Regulation of COUP‐TFII expression in Tamoxifen‐ sensitive and resistant breast cancer cells.

Tamoxifen (TAM) is used for treatment and prevention of breast cancer. TAM competes with estradiol (E 2 ) in binding estrogen receptors α and β (ERα and ER β) inhibiting proliferation. However, initially TAM‐sensitive tumors become TAM‐resistant leading to metastases. The mechanism of TAM resistance is unknown and biomarkers of TAM‐response may be of use to monitor clinical response.
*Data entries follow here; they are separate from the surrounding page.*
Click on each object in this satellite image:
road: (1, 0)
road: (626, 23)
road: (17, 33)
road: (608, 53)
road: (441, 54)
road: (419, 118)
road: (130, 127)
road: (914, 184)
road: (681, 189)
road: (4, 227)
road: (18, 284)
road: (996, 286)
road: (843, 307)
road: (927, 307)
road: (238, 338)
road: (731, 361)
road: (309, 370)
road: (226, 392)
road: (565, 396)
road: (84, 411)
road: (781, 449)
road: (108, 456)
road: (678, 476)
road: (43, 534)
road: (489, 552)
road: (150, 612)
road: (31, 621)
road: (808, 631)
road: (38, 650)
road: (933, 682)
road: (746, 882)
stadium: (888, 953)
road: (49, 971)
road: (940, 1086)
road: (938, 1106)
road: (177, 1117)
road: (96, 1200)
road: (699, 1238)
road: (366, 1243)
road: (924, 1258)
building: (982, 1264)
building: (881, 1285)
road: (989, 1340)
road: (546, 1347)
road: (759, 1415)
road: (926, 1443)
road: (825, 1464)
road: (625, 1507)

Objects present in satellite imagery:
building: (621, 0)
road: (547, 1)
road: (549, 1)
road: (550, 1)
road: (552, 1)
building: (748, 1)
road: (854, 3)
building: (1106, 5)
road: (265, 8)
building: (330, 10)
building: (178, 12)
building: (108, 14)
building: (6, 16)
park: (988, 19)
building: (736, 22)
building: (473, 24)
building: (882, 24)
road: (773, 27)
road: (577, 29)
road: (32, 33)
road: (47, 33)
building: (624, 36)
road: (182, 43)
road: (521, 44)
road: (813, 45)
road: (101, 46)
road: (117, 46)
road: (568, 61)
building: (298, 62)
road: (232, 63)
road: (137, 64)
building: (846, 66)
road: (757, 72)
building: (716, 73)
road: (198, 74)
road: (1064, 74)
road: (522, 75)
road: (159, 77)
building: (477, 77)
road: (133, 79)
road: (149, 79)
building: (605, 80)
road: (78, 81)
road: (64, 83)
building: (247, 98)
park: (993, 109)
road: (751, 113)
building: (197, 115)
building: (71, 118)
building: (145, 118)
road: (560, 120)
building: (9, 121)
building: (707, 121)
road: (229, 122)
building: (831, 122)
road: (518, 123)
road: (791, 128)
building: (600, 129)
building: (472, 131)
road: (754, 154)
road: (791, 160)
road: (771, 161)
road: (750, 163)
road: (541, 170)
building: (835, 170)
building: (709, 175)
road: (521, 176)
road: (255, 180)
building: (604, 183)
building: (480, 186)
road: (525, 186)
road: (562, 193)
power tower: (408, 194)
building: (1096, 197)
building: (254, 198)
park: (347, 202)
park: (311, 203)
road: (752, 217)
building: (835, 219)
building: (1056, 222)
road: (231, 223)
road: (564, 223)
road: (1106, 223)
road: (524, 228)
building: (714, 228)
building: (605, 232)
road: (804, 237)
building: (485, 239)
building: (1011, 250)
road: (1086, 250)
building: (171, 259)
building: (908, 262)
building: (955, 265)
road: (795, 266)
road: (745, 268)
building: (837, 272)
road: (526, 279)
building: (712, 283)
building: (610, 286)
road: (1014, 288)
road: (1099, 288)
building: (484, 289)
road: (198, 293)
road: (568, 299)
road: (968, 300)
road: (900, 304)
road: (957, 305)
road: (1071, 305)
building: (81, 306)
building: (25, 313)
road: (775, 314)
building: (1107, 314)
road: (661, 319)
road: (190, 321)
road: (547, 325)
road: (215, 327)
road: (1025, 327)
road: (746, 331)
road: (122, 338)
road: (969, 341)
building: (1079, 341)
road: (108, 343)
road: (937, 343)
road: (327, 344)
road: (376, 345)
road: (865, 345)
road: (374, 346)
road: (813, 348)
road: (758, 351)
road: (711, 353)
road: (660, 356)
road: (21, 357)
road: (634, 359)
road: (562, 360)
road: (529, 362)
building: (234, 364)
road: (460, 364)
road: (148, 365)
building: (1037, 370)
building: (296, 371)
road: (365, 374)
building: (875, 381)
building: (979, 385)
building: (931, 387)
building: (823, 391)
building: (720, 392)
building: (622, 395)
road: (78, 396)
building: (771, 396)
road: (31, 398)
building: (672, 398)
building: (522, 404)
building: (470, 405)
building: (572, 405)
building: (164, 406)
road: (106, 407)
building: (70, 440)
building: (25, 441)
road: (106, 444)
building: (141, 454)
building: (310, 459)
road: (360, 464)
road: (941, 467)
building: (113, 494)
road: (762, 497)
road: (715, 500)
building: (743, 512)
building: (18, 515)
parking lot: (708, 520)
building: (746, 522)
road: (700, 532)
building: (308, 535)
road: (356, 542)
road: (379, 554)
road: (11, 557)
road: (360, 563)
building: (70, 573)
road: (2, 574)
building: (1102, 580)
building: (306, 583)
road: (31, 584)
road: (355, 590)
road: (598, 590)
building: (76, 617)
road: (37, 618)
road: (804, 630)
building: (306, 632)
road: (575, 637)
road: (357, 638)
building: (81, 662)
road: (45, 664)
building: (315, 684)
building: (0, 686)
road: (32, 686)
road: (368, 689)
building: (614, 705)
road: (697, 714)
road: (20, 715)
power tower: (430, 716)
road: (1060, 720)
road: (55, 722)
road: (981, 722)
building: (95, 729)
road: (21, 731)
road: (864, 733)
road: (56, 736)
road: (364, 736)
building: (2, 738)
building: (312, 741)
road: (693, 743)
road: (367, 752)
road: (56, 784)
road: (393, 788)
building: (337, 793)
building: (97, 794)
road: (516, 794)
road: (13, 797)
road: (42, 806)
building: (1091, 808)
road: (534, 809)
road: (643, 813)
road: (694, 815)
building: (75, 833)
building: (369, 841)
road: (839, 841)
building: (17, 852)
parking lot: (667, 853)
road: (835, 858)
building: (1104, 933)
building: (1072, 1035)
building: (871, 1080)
One possible biomarker of TAM‐response is the orphan nuclear receptor COUP‐TFII which we found reduced in TAM‐resistant breast cancer. We determined the effects of serum, phenol red, E 2 , 4‐hydroxyTAM (4‐OHT), ICI 182,780 (ICI), and a phytoestrogen resveratrol on cell proliferation and COUP‐TFII expression in TAM‐ sensitive (MCF‐7 and LCC1) and resistant (LCC9 and LY2) cell lines. Results showed MCF‐7 and LCC1 cells are TAM‐sensitive, LCC9 and LY2 cells are resistant to TAM and ICI. Resveratrol inhibited proliferation in all cells. Reduced serum inhibited proliferation of TAM‐sensitive cells. Phenol red had estrogen agonist activity in a cell line‐specific manner. siRNA reduction of ERα in MCF‐7 cells did not affect COUP‐TFII expression, but PD98059 inhibited E 2 ‐induced COUP‐TFII expression. These results indicate COUP‐TFII expression is not dependent on ERα in MCF‐7 cells and suggest a possible role for ER β in regulating COUP‐TFII expression. Supported by Susan G. Komen Breast Cancer Foundation grant BCTR0201438 to CMK.